_PASSAGE PROVIDED_

★ ★ ★ ★

CREATE TABLE comment (
    comment_id INTEGER PRIMARY KEY,
    parent_comment_id INTEGER REFERENCES comment (comment_id),
    created_at INTEGER NOT NULL -- timestamp, bigger means newer
);
CREATE INDEX comment_hierarchy ON comment (parent_comment_id, created_at 
DESC);


The comments should be arranged by hierarchy and creation date, newest 
first.

Only up to 100 comments should be shown. Example:

Comment 2 (2019-05-03)
- Comment 3 (2019-05-04)
- Comment 4 (2019-05-05)
-- Comment 5 (2019-05-05)
Comment 1 (2019-05-02)

The following query should accomplish this, but the optimization isn't 
allowed (see comments inline):


WITH RECURSIVE
    sorted_comment(comment_id, parent_comment_id, created_at, depth) AS (
        -- Start with all comments at the root level.

★ ★ ★ ★

_TASK INSTRUCTIONS_
List each comment in the SQL passage's sample display, with the date shown beside it. Rely only on the SQL passage.

★ ★ ★ ★

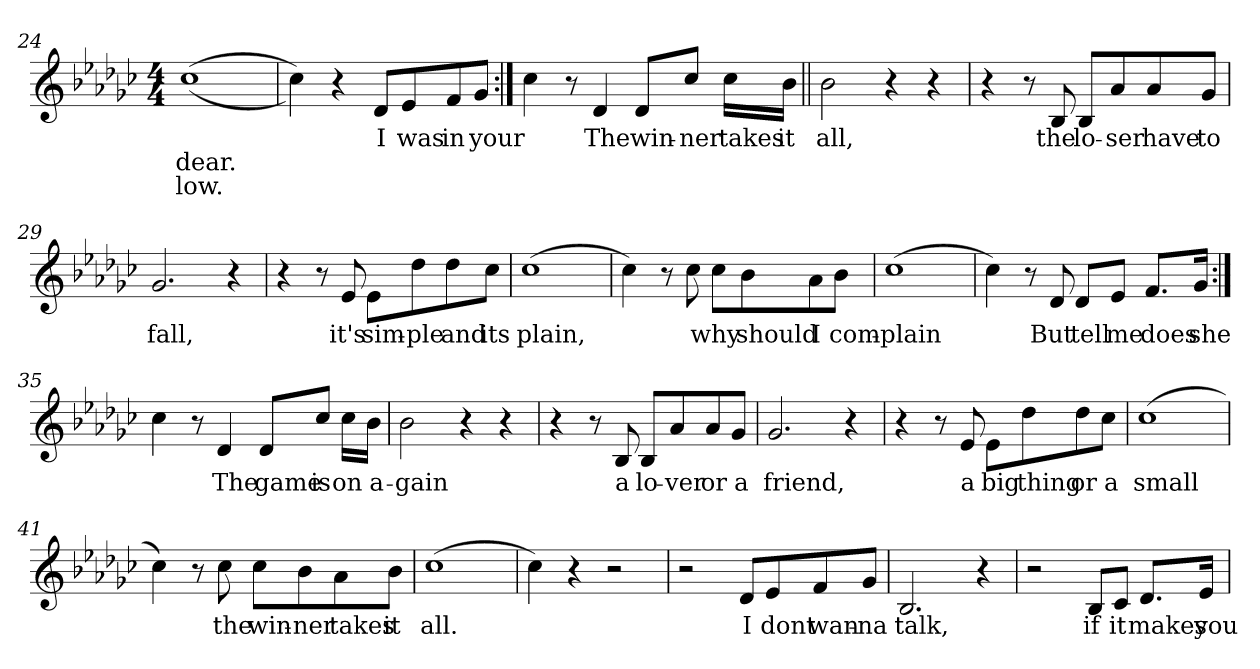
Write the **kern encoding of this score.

**kern	**text	**text	**text
*part1	*part1	*part1	*part1
*staff1	*staff1	*staff1	*staff1
*clefG2	*	*	*
*k[b-e-a-d-g-c-]	*	*	*
*G-:	*	*	*
*M4/4	*	*	*
=24	=24	=24	=24
!	!	!LO:LY:b	!LO:LY:b
((1cc-/	.	dear.	low.
!!LO:LB:g=z
=25	=25	=25	=25
4cc-\))	.	.	.
4r	.	.	.
!	!LO:LY:b	!	!
8d-/L	I	.	.
!	!LO:LY:b	!	!
8e-/	was	.	.
!	!LO:LY:b	!	!
8f/	in	.	.
!	!LO:LY:b	!	!
8g-/J	your	.	.
=26:|!	=26:|!	=26:|!	=26:|!
4cc-\	.	.	.
8r	.	.	.
!	!LO:LY:b	!	!
4d-/	The	.	.
!	!LO:LY:b	!	!
8d-/L	win-	.	.
!	!LO:LY:b	!	!
8cc-/J	-ner	.	.
!	!LO:LY:b	!	!
16cc-\LL	takes	.	.
!	!LO:LY:b	!	!
16b-\JJ	it	.	.
=27||	=27||	=27||	=27||
!	!LO:LY:b	!	!
2b-\	all,	.	.
4r	.	.	.
4r	.	.	.
!!LO:PB:g=z
=28	=28	=28	=28
4r	.	.	.
8r	.	.	.
!	!LO:LY:b	!	!
8B-/	the	.	.
!	!LO:LY:b	!	!
8B-/L	lo-	.	.
!	!LO:LY:b	!	!
8a-/	-ser	.	.
!	!LO:LY:b	!	!
8a-/	have	.	.
!	!LO:LY:b	!	!
8g-/J	to	.	.
=29	=29	=29	=29
!	!LO:LY:b	!	!
2.g-/	fall,	.	.
4r	.	.	.
=30	=30	=30	=30
4r	.	.	.
8r	.	.	.
!	!LO:LY:b	!	!
8e-/	it's	.	.
!	!LO:LY:b	!	!
8e-\L	sim-	.	.
!	!LO:LY:b	!	!
8dd-\	-ple	.	.
!	!LO:LY:b	!	!
8dd-\	and	.	.
!	!LO:LY:b	!	!
8cc-\J	its	.	.
=31	=31	=31	=31
!	!LO:LY:b	!	!
(1cc-/	plain,	.	.
!!LO:LB:g=z
=32	=32	=32	=32
4cc-\)	.	.	.
8r	.	.	.
8cc-\	.	.	.
!	!LO:LY:b	!	!
8cc-\L	why	.	.
!	!LO:LY:b	!	!
8b-\	should	.	.
!	!LO:LY:b	!	!
8a-\	I	.	.
!	!LO:LY:b	!	!
8b-\J	com-	.	.
=33	=33	=33	=33
!	!LO:LY:b	!	!
(1cc-/	-plain	.	.
=34	=34	=34	=34
4cc-\)	.	.	.
8r	.	.	.
!	!LO:LY:b	!	!
8d-/	But	.	.
!	!LO:LY:b	!	!
8d-/L	tell	.	.
!	!LO:LY:b	!	!
8e-/J	me	.	.
!	!LO:LY:b	!	!
8.f/L	does	.	.
!	!LO:LY:b	!	!
16g-/Jk	she	.	.
!!LO:LB:g=z
=35:|!	=35:|!	=35:|!	=35:|!
4cc-\	.	.	.
8r	.	.	.
!	!LO:LY:b	!	!
4d-/	The	.	.
!	!LO:LY:b	!	!
8d-/L	game	.	.
!	!LO:LY:b	!	!
8cc-/J	is	.	.
!	!LO:LY:b	!	!
16cc-\LL	on	.	.
!	!LO:LY:b	!	!
16b-\JJ	a-	.	.
=36	=36	=36	=36
!	!LO:LY:b	!	!
2b-\	-gain	.	.
4r	.	.	.
4r	.	.	.
=37	=37	=37	=37
4r	.	.	.
8r	.	.	.
!	!LO:LY:b	!	!
8B-/	a	.	.
!	!LO:LY:b	!	!
8B-/L	lo-	.	.
!	!LO:LY:b	!	!
8a-/	-ver	.	.
!	!LO:LY:b	!	!
8a-/	or	.	.
!	!LO:LY:b	!	!
8g-/J	a	.	.
=38	=38	=38	=38
!	!LO:LY:b	!	!
2.g-/	friend,	.	.
4r	.	.	.
!!LO:LB:g=z
=39	=39	=39	=39
4r	.	.	.
8r	.	.	.
!	!LO:LY:b	!	!
8e-/	a	.	.
!	!LO:LY:b	!	!
8e-\L	big	.	.
!	!LO:LY:b	!	!
8dd-\	thing	.	.
!	!LO:LY:b	!	!
8dd-\	or	.	.
!	!LO:LY:b	!	!
8cc-\J	a	.	.
=40	=40	=40	=40
!	!LO:LY:b	!	!
(1cc-/	small	.	.
=41	=41	=41	=41
4cc-\)	.	.	.
8r	.	.	.
!	!LO:LY:b	!	!
8cc-\	the	.	.
!	!LO:LY:b	!	!
8cc-\L	win-	.	.
!	!LO:LY:b	!	!
8b-\	-ner	.	.
!	!LO:LY:b	!	!
8a-\	takes	.	.
!	!LO:LY:b	!	!
8b-\J	it	.	.
=42	=42	=42	=42
!	!LO:LY:b	!	!
(1cc-/	all.	.	.
=43	=43	=43	=43
4cc-\)	.	.	.
4r	.	.	.
2r	.	.	.
!!LO:LB:g=z
=44	=44	=44	=44
2r	.	.	.
!	!LO:LY:b	!	!
8d-/L	I	.	.
!	!LO:LY:b	!	!
8e-/	dont	.	.
!	!LO:LY:b	!	!
8f/	wan-	.	.
!	!LO:LY:b	!	!
8g-/J	-na	.	.
=45	=45	=45	=45
!	!LO:LY:b	!	!
2.B-/	talk,	.	.
4r	.	.	.
=46	=46	=46	=46
2r	.	.	.
!	!LO:LY:b	!	!
8B-/L	if	.	.
!	!LO:LY:b	!	!
8c-/J	it	.	.
!	!LO:LY:b	!	!
8.d-/L	makes	.	.
!	!LO:LY:b	!	!
16e-/Jk	you	.	.
=	=	=	=
*-	*-	*-	*-
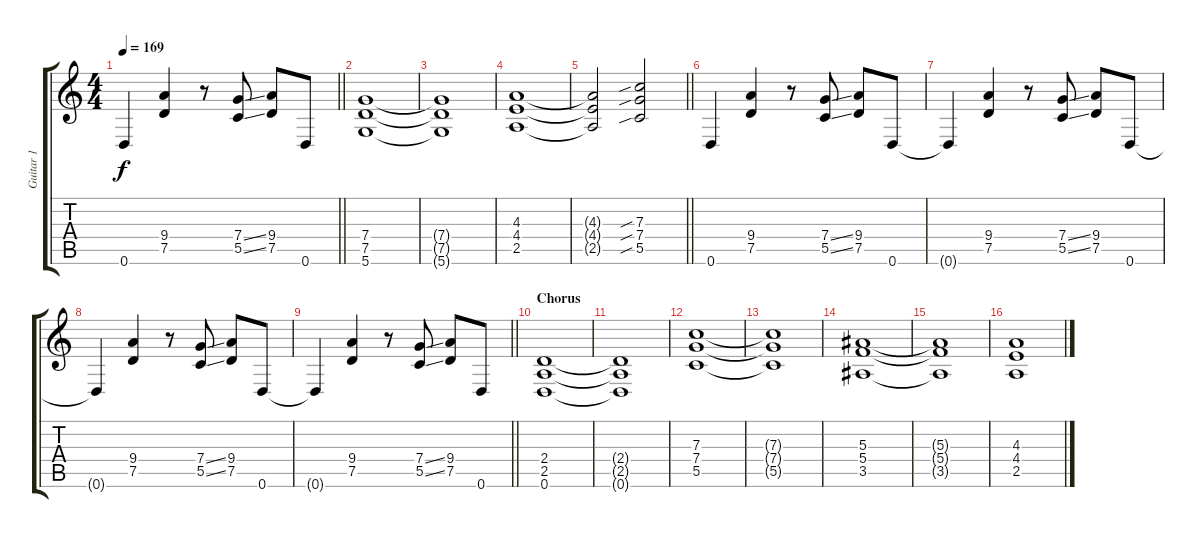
\track ("Guitar 1" "Guitar 1") {instrument distortionguitar}
\staff {score tabs}
\tuning (D4 A3 F3 C3 G2 D2) {hide}
\ts (4 4)
\tempo 169
\clef g2
\barLineRight lightlight
\ks c
0.6{t}.4{dy f} (9.4 7.5).4 r.8 (7.4{ss} 5.5{ss}).8 (9.4 7.5).8 0.6.8 |
(7.4 7.5 5.6).1 |
(7.4{t} 7.5{t} 5.6{t}).1 |
(4.3 4.4 2.5).1 |
\barLineRight lightlight
(4.3{t} 4.4{t} 2.5{t}).2 (7.3{sib} 7.4{sib} 5.5{sib}).2 |
0.6.4 (9.4 7.5).4 r.8 (7.4{ss} 5.5{ss}).8 (9.4 7.5).8 0.6.8 |
0.6{t}.4 (9.4 7.5).4 r.8 (7.4{ss} 5.5{ss}).8 (9.4 7.5).8 0.6.8 |
0.6{t}.4 (9.4 7.5).4 r.8 (7.4{ss} 5.5{ss}).8 (9.4 7.5).8 0.6.8 |
\barLineRight lightlight
0.6{t}.4 (9.4 7.5).4 r.8 (7.4{ss} 5.5{ss}).8 (9.4 7.5).8 0.6.8 |
\section ("" "Chorus")
(2.4 2.5 0.6).1{balance 8} |
(2.4{t} 2.5{t} 0.6{t}).1 |
(7.3 7.4 5.5).1 |
(7.3{t} 7.4{t} 5.5{t}).1 |
(5.3 5.4 3.5).1 |
(5.3{t} 5.4{t} 3.5{t}).1 |
(4.3 4.4 2.5).1
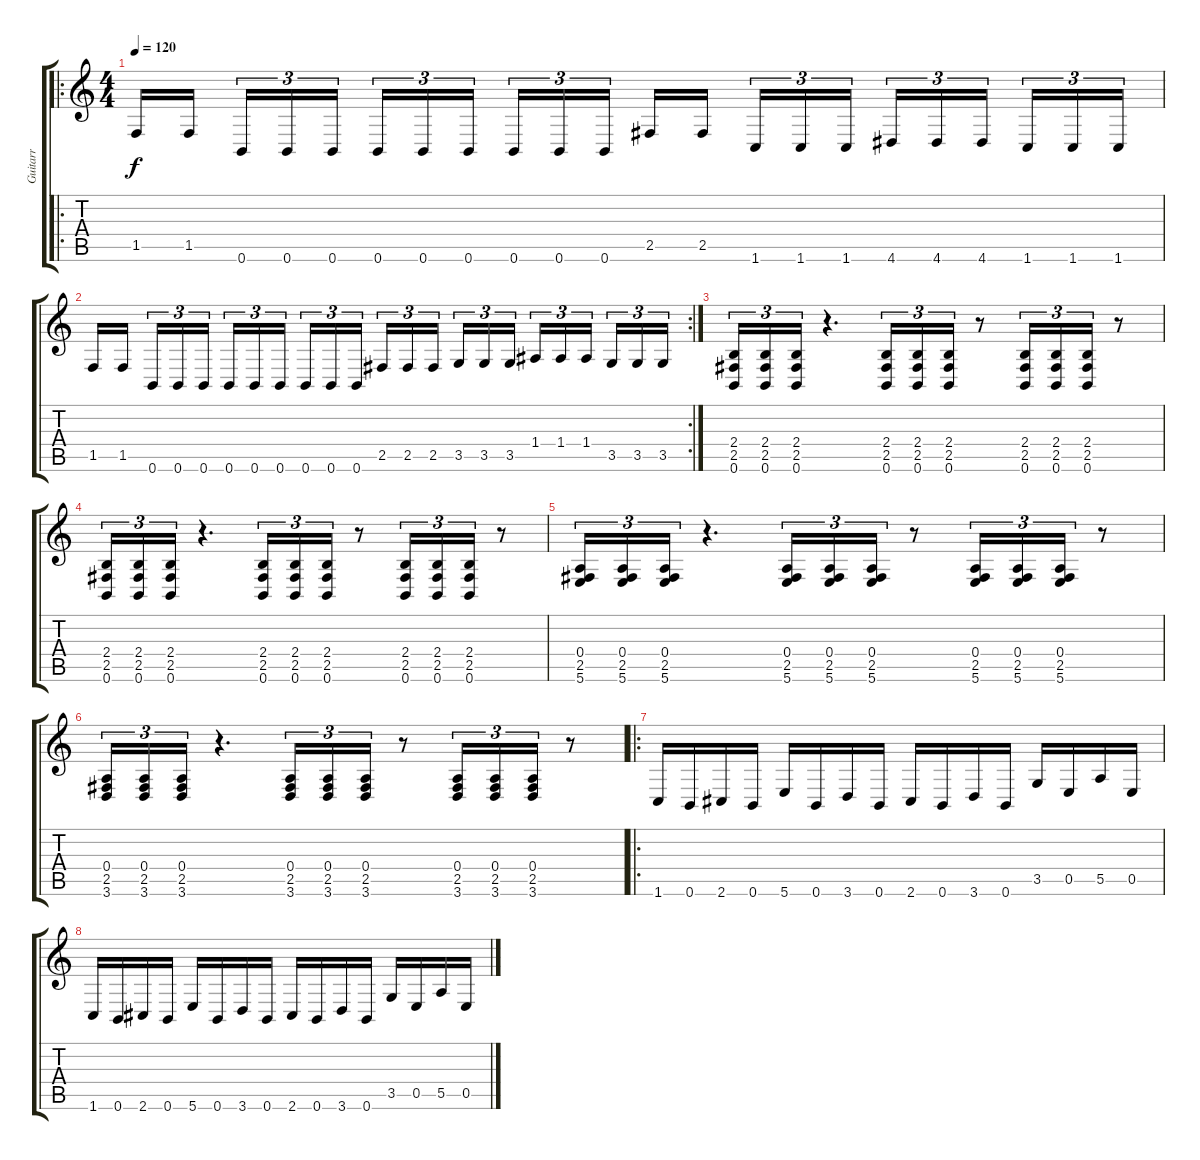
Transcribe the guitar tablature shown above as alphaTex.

\track ("Guitarr" "Guitarr") {instrument distortionguitar}
\staff {score tabs}
\tuning (B3 Gb3 D3 A2 E2 B1) {hide}
\ro
\ts (4 4)
\tempo 120
\clef g2
\ks c
1.5.16{dy f instrument distortionguitar} 1.5.16 0.6.16{tu (3 2)} 0.6.16{tu (3 2)} 0.6.16{tu (3 2)} 0.6.16{tu (3 2)} 0.6.16{tu (3 2)} 0.6.16{tu (3 2)} 0.6.16{tu (3 2)} 0.6.16{tu (3 2)} 0.6.16{tu (3 2)} 2.5.16 2.5.16 1.6.16{tu (3 2)} 1.6.16{tu (3 2)} 1.6.16{tu (3 2)} 4.6.16{tu (3 2)} 4.6.16{tu (3 2)} 4.6.16{tu (3 2)} 1.6.16{tu (3 2)} 1.6.16{tu (3 2)} 1.6.16{tu (3 2)} |
\rc 2
1.5.16 1.5.16 0.6.16{tu (3 2)} 0.6.16{tu (3 2)} 0.6.16{tu (3 2)} 0.6.16{tu (3 2)} 0.6.16{tu (3 2)} 0.6.16{tu (3 2)} 0.6.16{tu (3 2)} 0.6.16{tu (3 2)} 0.6.16{tu (3 2)} 2.5.16{tu (3 2)} 2.5.16{tu (3 2)} 2.5.16{tu (3 2)} 3.5.16{tu (3 2)} 3.5.16{tu (3 2)} 3.5.16{tu (3 2)} 1.4.16{tu (3 2)} 1.4.16{tu (3 2)} 1.4.16{tu (3 2)} 3.5.16{tu (3 2)} 3.5.16{tu (3 2)} 3.5.16{tu (3 2)} |
(2.4 2.5 0.6).16{tu (3 2)} (2.4 2.5 0.6).16{tu (3 2)} (2.4 2.5 0.6).16{tu (3 2)} r.4{d} (2.4 2.5 0.6).16{tu (3 2)} (2.4 2.5 0.6).16{tu (3 2)} (2.4 2.5 0.6).16{tu (3 2)} r.8 (2.4 2.5 0.6).16{tu (3 2)} (2.4 2.5 0.6).16{tu (3 2)} (2.4 2.5 0.6).16{tu (3 2)} r.8 |
(2.4 2.5 0.6).16{tu (3 2)} (2.4 2.5 0.6).16{tu (3 2)} (2.4 2.5 0.6).16{tu (3 2)} r.4{d} (2.4 2.5 0.6).16{tu (3 2)} (2.4 2.5 0.6).16{tu (3 2)} (2.4 2.5 0.6).16{tu (3 2)} r.8 (2.4 2.5 0.6).16{tu (3 2)} (2.4 2.5 0.6).16{tu (3 2)} (2.4 2.5 0.6).16{tu (3 2)} r.8 |
(0.4 2.5 5.6).16{tu (3 2)} (0.4 2.5 5.6).16{tu (3 2)} (0.4 2.5 5.6).16{tu (3 2)} r.4{d} (0.4 2.5 5.6).16{tu (3 2)} (0.4 2.5 5.6).16{tu (3 2)} (0.4 2.5 5.6).16{tu (3 2)} r.8 (0.4 2.5 5.6).16{tu (3 2)} (0.4 2.5 5.6).16{tu (3 2)} (0.4 2.5 5.6).16{tu (3 2)} r.8 |
(0.4 2.5 3.6).16{tu (3 2)} (0.4 2.5 3.6).16{tu (3 2)} (0.4 2.5 3.6).16{tu (3 2)} r.4{d} (0.4 2.5 3.6).16{tu (3 2)} (0.4 2.5 3.6).16{tu (3 2)} (0.4 2.5 3.6).16{tu (3 2)} r.8 (0.4 2.5 3.6).16{tu (3 2)} (0.4 2.5 3.6).16{tu (3 2)} (0.4 2.5 3.6).16{tu (3 2)} r.8 |
\ro
1.6.16 0.6.16 2.6.16 0.6.16 5.6.16 0.6.16 3.6.16 0.6.16 2.6.16 0.6.16 3.6.16 0.6.16 3.5.16 0.5.16 5.5.16 0.5.16 |
1.6.16 0.6.16 2.6.16 0.6.16 5.6.16 0.6.16 3.6.16 0.6.16 2.6.16 0.6.16 3.6.16 0.6.16 3.5.16 0.5.16 5.5.16 0.5.16
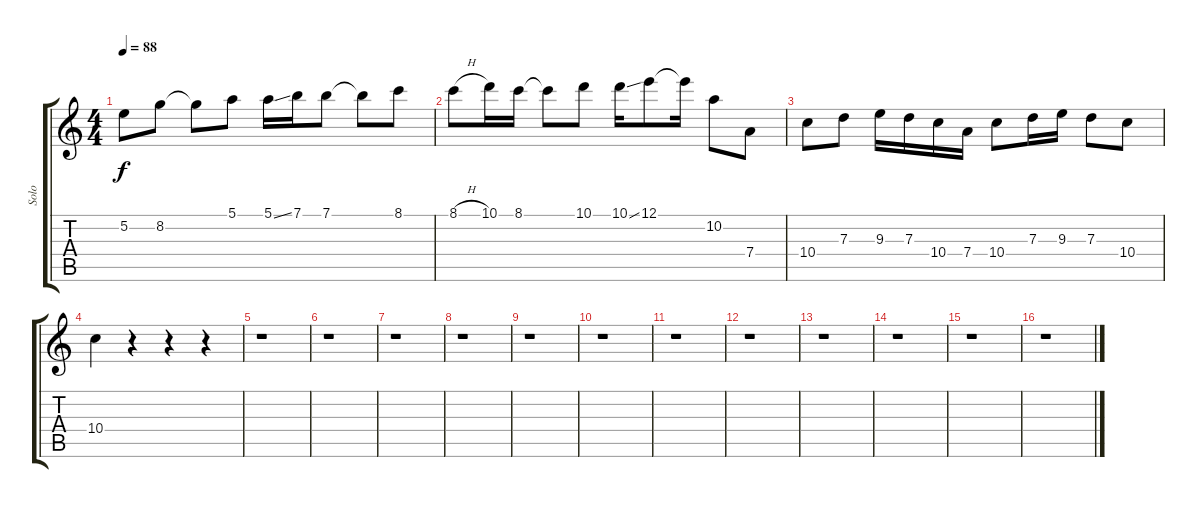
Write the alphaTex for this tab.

\track ("Solo" "Solo") {instrument electricguitarjazz}
\staff {score tabs}
\tuning (E4 B3 G3 D3 A2 E2) {hide}
\ts (4 4)
\tempo 88
\clef g2
\ks c
5.2.8{dy f} 8.2.8 8.2{t}.8 5.1.8 5.1{ss}.16 7.1.16 7.1.8 7.1{t}.8 8.1.8 |
8.1{h}.8 10.1.16 8.1.16 8.1{t}.8 10.1.8 10.1{ss}.16 12.1.8 12.1{t}.16 10.2.8 7.4.8 |
10.4.8 7.3.8 9.3.16 7.3.16 10.4.16 7.4.16 10.4.8 7.3.16 9.3.16 7.3.8 10.4.8 |
10.4.4 r.4 r.4 r.4 |
r.1 |
r.1 |
r.1 |
r.1 |
r.1 |
r.1 |
r.1 |
r.1 |
r.1 |
r.1 |
r.1 |
r.1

★ ★ ★ ★

_RESPONSE FOR THIS EXERCISE_
Comment 2 (2019-05-03)
Comment 3 (2019-05-04)
Comment 4 (2019-05-05)
Comment 5 (2019-05-05)
Comment 1 (2019-05-02)